:: Task data ::

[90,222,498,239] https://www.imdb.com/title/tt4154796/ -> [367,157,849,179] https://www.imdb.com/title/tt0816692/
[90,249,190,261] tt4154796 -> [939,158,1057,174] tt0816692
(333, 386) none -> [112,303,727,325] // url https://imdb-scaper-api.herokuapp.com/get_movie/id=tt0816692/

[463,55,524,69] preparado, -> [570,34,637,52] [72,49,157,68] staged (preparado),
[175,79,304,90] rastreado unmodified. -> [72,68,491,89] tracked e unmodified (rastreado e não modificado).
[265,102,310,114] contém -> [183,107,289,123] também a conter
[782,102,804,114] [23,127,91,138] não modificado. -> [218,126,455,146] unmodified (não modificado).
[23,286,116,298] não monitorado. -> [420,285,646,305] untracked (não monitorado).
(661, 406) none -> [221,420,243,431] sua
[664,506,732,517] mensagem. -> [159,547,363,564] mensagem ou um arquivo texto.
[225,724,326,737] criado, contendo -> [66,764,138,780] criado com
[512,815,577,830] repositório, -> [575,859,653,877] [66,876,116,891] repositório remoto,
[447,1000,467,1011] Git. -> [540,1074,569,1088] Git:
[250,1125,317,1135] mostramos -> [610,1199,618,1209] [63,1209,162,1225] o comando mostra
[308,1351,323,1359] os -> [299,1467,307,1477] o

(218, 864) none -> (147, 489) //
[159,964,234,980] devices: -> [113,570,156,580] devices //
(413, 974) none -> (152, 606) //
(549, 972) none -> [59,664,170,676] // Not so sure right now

:::

Activity
All that is wanted is the run of lines from the start of the data through the line containing "[90,249,190,261] tt4154796 ->", copied word for word.

Written answer
[90,222,498,239] https://www.imdb.com/title/tt4154796/ -> [367,157,849,179] https://www.imdb.com/title/tt0816692/
[90,249,190,261] tt4154796 -> [939,158,1057,174] tt0816692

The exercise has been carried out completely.